The students told the board the writing center grew from a former learning lab and summer planning by teachers and students. The center’s core beliefs include that "writing is a process," that "all writers benefit from feedback regardless of skill level," and that peer collaboration can be an effective mode of support. Students described a multi-step coach-selection process that included an application, an essay, summer reading from a tutoring handbook and role-play training sessions.
Students outlined a standard writing-conference structure they use during sessions, including grounding questions, hearing the writer read aloud and focusing on guiding questions rather than direct corrections. Coaches collect a feedback form after sessions so leaders can track patrons’ experience and coach effectiveness.
The presenters showed the board the center's website and explained how students can book appointments via an embedded Google Calendar. Operating hours are Tuesday through Thursday after school and Wednesday during WIN time. Students and staff said outreach to increase student use and stable funding are immediate challenges; the writing center received a $1,500 grant from the SLP Community Foundation this year, and presenters said they are exploring district donations and adviser compensation as next steps.
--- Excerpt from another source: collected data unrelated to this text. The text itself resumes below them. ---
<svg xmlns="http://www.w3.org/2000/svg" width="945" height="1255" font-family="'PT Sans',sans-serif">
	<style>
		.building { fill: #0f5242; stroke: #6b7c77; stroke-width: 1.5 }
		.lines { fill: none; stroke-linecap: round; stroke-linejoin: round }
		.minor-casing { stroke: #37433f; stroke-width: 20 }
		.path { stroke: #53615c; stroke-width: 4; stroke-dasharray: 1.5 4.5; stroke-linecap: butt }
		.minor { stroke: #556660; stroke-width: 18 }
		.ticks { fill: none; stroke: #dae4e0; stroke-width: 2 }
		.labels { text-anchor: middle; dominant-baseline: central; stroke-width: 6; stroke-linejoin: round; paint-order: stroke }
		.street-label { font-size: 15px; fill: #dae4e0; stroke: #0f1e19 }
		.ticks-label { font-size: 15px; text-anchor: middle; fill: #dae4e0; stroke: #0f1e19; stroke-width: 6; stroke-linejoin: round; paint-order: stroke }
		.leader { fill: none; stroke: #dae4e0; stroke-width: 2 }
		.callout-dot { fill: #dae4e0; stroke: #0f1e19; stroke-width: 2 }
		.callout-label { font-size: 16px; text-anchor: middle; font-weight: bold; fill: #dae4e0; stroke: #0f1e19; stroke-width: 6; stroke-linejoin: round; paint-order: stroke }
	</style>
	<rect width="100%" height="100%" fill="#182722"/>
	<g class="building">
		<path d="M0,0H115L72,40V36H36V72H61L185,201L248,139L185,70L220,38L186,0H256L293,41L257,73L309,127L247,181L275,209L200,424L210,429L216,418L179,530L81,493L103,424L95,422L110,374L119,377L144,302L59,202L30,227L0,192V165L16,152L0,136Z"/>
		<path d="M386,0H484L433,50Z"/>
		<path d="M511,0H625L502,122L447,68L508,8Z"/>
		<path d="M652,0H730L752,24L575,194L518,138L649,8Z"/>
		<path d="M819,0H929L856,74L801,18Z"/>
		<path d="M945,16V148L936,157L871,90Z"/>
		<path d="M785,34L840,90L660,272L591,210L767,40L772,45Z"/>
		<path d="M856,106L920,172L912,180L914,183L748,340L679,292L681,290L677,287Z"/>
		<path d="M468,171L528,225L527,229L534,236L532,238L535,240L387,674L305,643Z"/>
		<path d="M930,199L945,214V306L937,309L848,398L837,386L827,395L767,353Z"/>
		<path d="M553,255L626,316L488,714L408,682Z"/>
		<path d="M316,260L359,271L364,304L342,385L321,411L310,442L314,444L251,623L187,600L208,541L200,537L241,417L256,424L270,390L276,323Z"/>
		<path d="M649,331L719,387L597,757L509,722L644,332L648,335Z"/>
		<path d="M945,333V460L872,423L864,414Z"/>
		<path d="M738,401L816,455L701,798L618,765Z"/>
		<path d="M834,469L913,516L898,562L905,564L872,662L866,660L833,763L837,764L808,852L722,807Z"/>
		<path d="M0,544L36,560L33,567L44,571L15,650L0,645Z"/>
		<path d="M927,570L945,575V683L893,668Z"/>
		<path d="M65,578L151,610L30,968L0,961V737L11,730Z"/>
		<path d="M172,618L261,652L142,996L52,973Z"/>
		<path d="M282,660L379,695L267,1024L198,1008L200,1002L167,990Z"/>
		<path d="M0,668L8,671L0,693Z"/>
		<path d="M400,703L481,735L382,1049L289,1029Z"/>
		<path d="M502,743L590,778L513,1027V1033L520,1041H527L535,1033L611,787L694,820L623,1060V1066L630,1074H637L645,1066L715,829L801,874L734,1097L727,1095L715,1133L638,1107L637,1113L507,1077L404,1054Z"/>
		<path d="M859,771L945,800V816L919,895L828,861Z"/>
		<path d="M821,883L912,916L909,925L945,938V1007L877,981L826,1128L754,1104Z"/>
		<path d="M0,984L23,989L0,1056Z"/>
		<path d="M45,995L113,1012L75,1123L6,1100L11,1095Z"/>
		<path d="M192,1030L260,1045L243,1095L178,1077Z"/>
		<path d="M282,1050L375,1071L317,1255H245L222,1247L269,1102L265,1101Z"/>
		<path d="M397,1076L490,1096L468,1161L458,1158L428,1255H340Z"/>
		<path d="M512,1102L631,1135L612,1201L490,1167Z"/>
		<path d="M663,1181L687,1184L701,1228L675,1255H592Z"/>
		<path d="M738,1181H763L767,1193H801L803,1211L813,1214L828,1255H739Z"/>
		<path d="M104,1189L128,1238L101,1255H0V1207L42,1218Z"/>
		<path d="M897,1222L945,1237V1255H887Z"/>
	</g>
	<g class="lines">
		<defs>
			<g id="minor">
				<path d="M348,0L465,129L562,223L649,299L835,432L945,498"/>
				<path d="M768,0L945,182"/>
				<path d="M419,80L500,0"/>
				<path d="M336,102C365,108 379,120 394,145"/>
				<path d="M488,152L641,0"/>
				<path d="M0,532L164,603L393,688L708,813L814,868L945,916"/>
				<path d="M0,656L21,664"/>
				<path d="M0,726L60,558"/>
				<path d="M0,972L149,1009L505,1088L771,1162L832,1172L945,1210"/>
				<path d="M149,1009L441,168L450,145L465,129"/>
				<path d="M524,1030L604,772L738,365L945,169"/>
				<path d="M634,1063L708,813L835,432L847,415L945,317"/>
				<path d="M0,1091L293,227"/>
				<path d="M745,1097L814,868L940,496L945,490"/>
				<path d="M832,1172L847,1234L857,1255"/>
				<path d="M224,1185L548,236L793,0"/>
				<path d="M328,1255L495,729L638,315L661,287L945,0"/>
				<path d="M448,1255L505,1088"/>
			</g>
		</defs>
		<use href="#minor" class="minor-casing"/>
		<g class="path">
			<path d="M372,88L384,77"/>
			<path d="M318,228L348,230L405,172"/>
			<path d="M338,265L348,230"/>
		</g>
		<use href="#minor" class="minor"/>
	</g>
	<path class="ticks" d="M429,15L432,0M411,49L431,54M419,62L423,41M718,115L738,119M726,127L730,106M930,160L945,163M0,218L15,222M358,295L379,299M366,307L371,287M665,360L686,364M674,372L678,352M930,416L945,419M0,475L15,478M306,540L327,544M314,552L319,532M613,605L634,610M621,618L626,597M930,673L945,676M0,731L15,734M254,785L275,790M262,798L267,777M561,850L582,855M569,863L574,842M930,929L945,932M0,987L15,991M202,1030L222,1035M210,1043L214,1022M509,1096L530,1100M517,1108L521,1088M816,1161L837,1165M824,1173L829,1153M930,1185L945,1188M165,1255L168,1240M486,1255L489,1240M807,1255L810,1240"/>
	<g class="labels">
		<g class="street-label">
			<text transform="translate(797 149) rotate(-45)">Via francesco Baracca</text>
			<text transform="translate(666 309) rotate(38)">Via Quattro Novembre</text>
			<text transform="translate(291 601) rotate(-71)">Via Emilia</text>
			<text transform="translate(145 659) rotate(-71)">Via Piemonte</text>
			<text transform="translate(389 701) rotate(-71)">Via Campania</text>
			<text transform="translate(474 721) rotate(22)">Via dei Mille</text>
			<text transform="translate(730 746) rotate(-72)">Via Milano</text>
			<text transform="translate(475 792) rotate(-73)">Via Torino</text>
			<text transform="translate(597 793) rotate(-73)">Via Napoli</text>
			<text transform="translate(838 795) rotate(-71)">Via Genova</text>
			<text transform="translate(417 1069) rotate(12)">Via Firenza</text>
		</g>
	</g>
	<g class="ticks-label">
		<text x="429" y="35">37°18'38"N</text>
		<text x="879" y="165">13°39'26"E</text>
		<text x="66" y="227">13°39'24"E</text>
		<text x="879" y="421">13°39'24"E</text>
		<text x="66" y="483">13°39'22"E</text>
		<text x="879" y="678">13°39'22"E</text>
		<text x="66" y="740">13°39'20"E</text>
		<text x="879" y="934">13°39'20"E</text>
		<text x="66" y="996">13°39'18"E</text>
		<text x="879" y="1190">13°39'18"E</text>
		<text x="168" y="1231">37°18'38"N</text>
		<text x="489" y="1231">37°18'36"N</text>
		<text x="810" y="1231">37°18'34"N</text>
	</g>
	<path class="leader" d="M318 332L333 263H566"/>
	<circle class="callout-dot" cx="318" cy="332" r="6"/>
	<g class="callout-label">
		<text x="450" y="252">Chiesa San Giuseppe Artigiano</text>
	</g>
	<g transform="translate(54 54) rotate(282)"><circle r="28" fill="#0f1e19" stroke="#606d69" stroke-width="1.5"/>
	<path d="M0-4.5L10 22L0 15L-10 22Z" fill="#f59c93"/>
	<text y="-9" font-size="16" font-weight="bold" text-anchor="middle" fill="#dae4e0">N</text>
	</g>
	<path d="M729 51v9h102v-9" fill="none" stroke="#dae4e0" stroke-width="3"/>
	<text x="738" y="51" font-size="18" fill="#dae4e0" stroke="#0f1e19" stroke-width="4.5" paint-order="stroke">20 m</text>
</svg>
Board members asked how the center will support multilingual learners and respond to artificial-intelligence tools such as ChatGPT. Presenters said their training includes guidance for working with writers whose first language is not English and that, to date, they have not observed widespread AI misuse in sessions. "We haven't encountered that with the writing center, but I know that it is a problem," a student said, adding the center aims to be an alternative to AI-based shortcuts.
Presenters asked the board for help identifying sustainable funding sources and emphasized plans to expand the coach roster, continue coach training and develop student leadership roles to keep the program student-driven.
The board thanked the students and Hovstad for the demonstration and encouraged continued outreach to increase use and secure long-term funding.